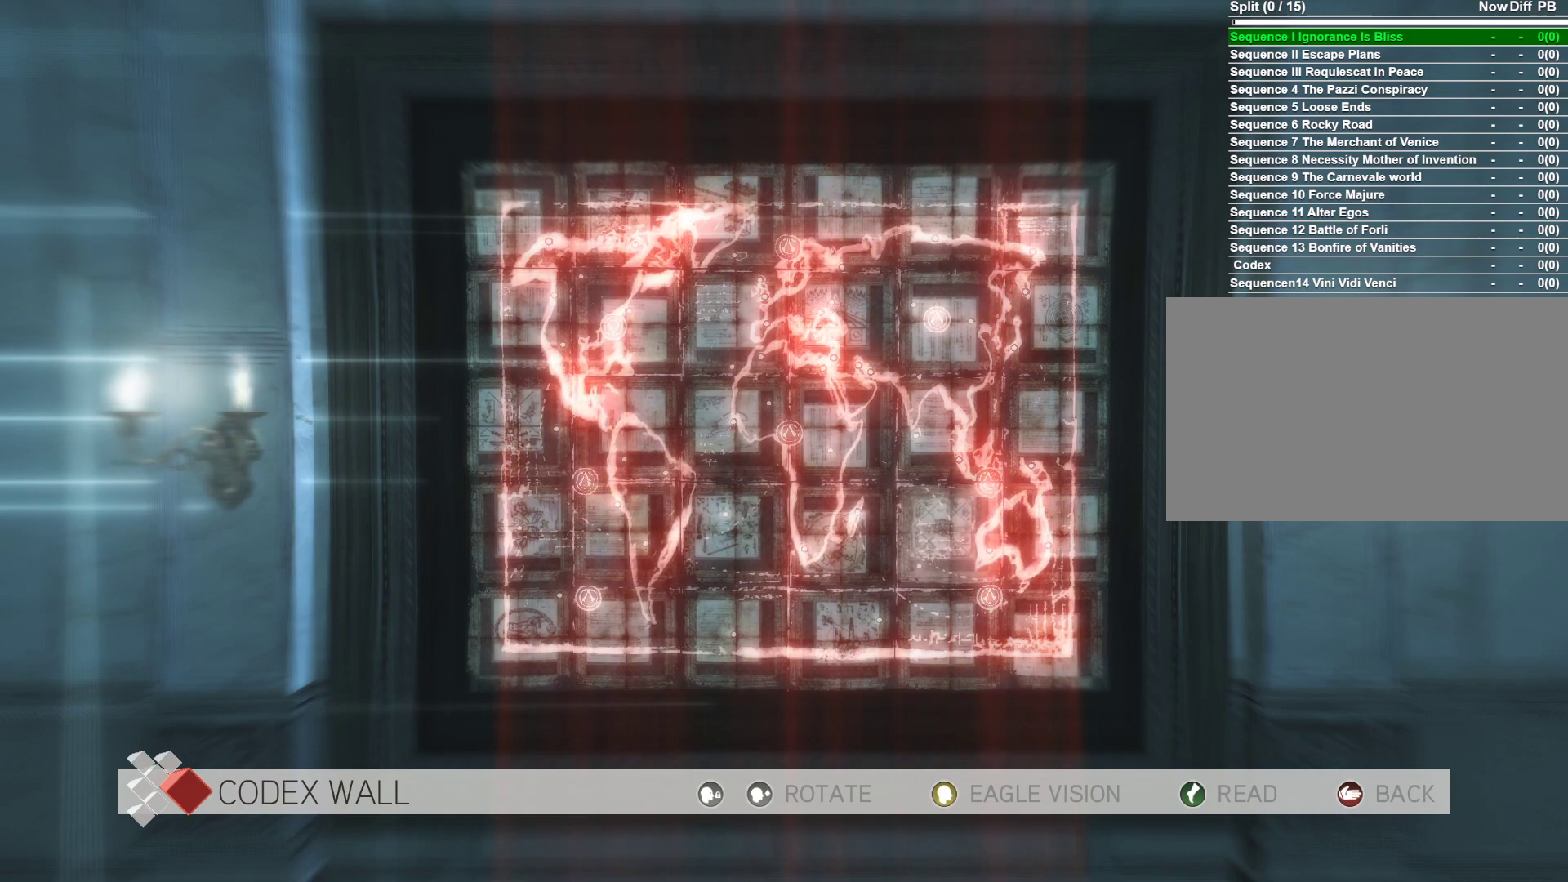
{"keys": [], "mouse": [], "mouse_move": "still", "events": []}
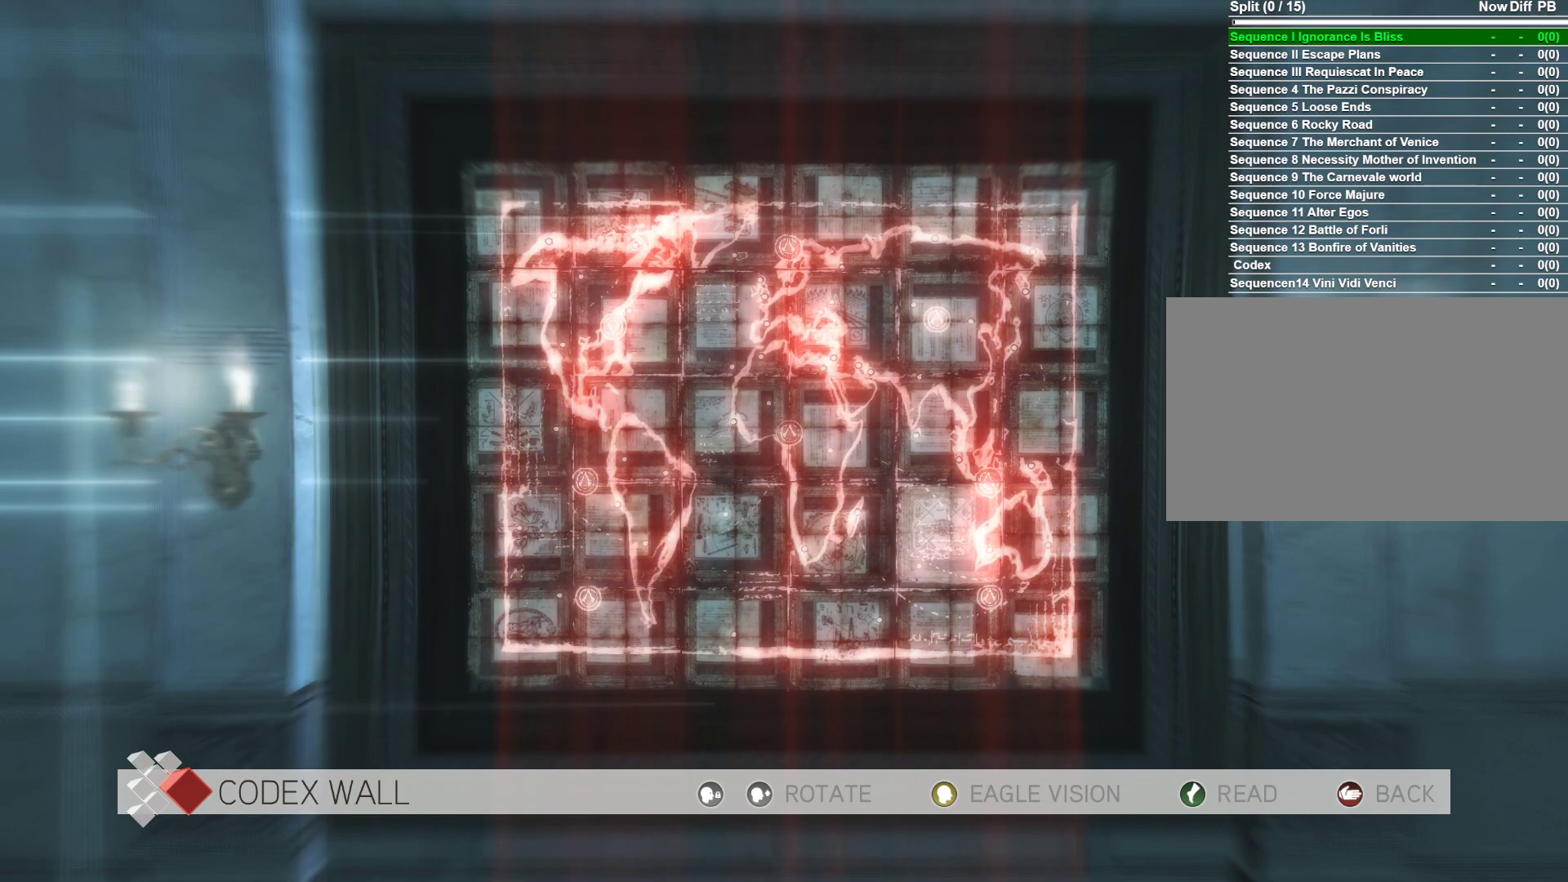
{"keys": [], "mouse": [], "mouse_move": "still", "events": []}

● ● ● ●

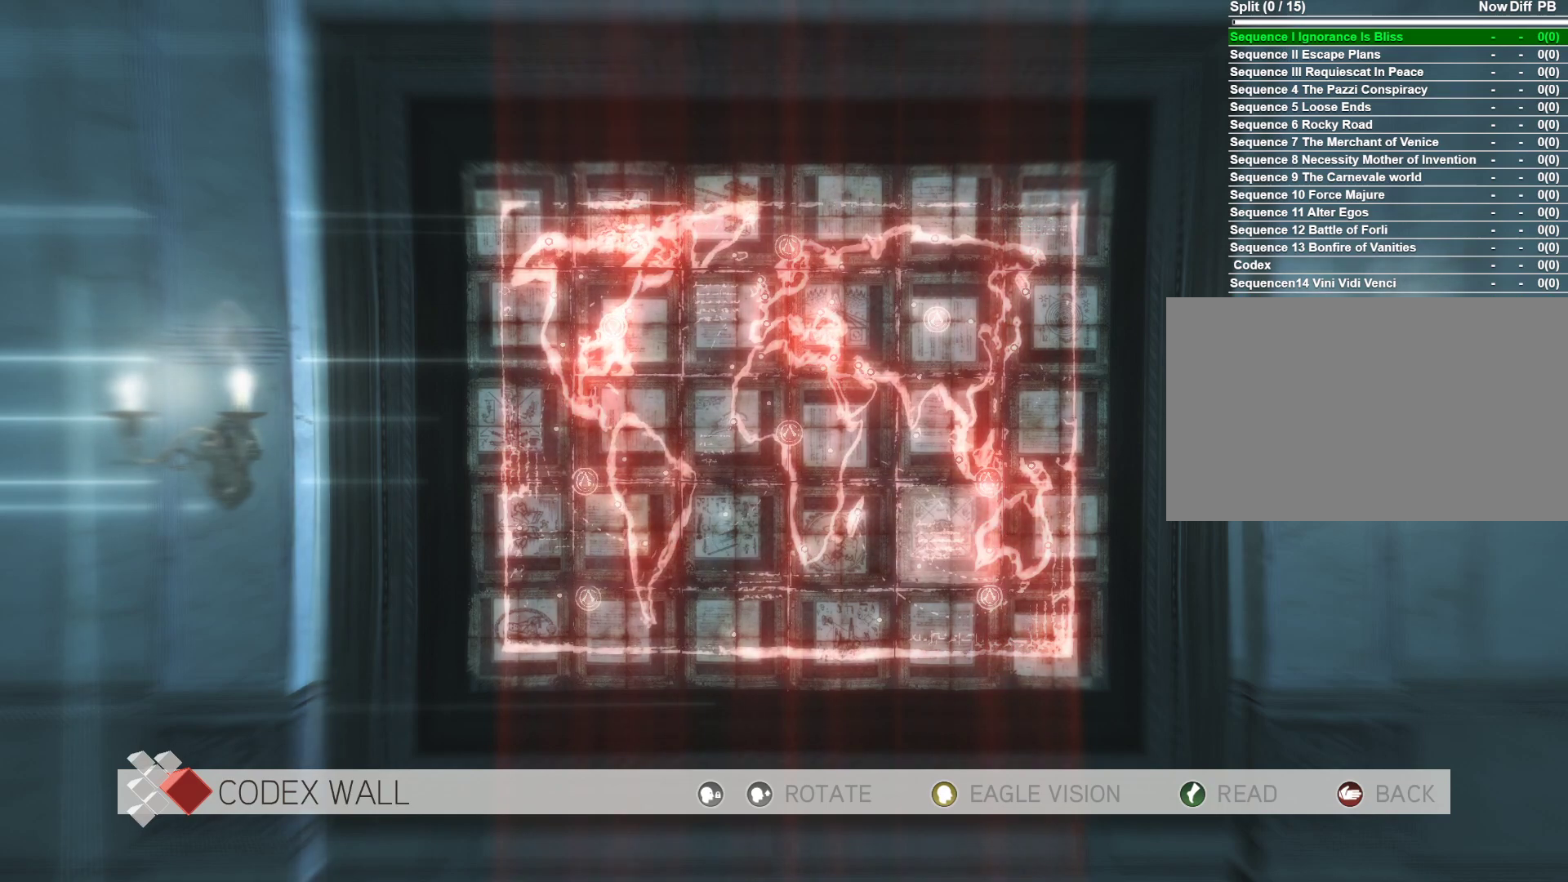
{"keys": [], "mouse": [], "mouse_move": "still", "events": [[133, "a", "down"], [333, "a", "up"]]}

● ● ● ●

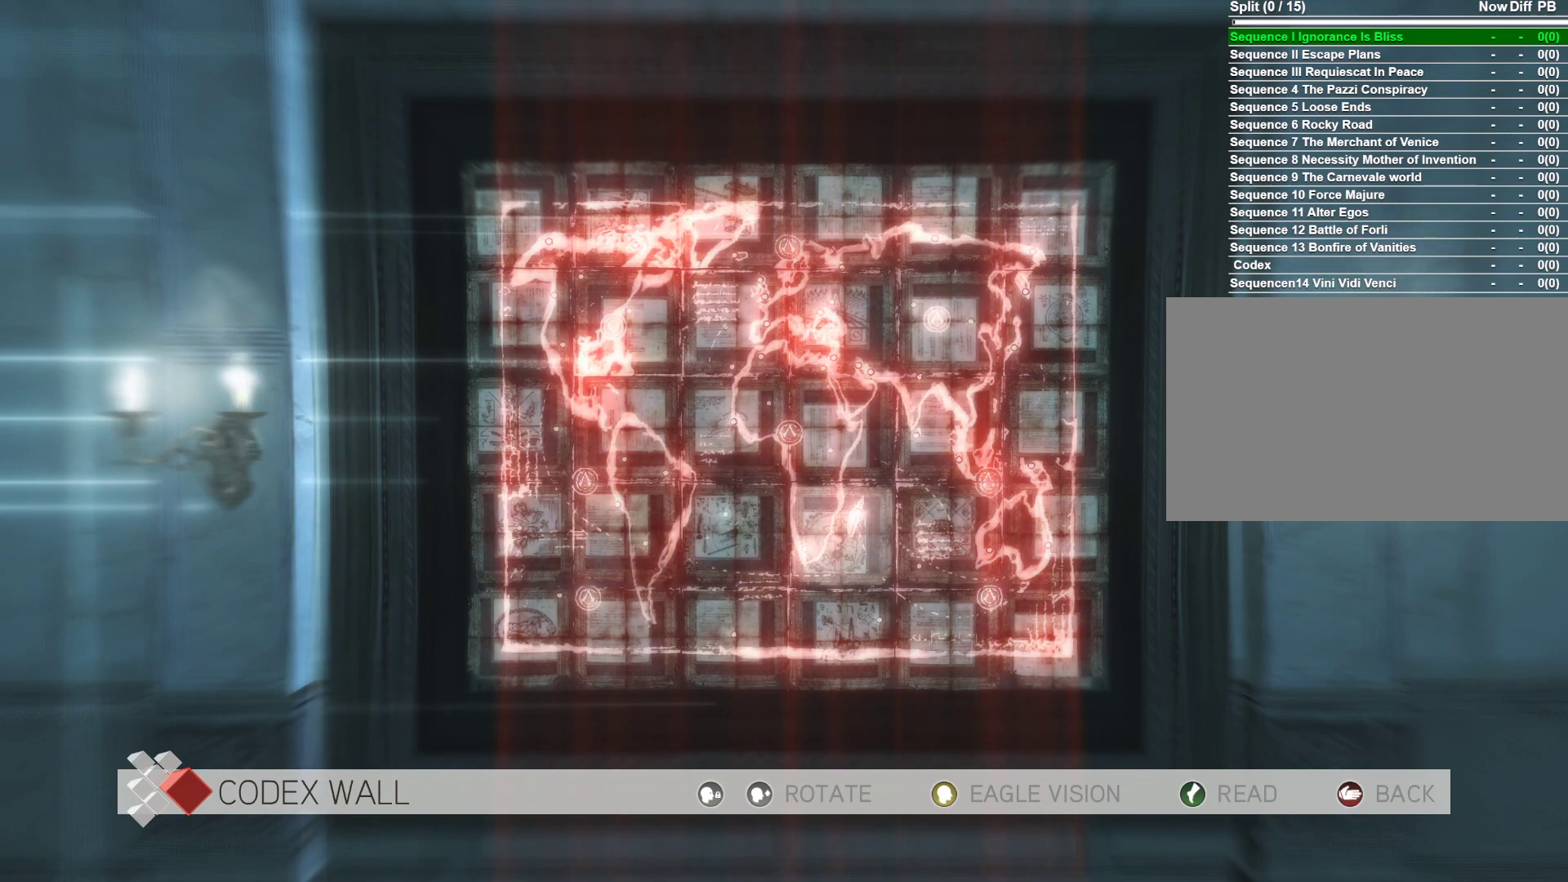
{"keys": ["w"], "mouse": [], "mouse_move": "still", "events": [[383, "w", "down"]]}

● ● ● ●

* **TASK REQUIREMENTS**
Show the lines of the entries that include the string "down", copying each in full.

* **RESULT OF THE TASK**
{"keys": [], "mouse": [], "mouse_move": "still", "events": [[133, "a", "down"], [333, "a", "up"]]}
{"keys": ["w"], "mouse": [], "mouse_move": "still", "events": [[383, "w", "down"]]}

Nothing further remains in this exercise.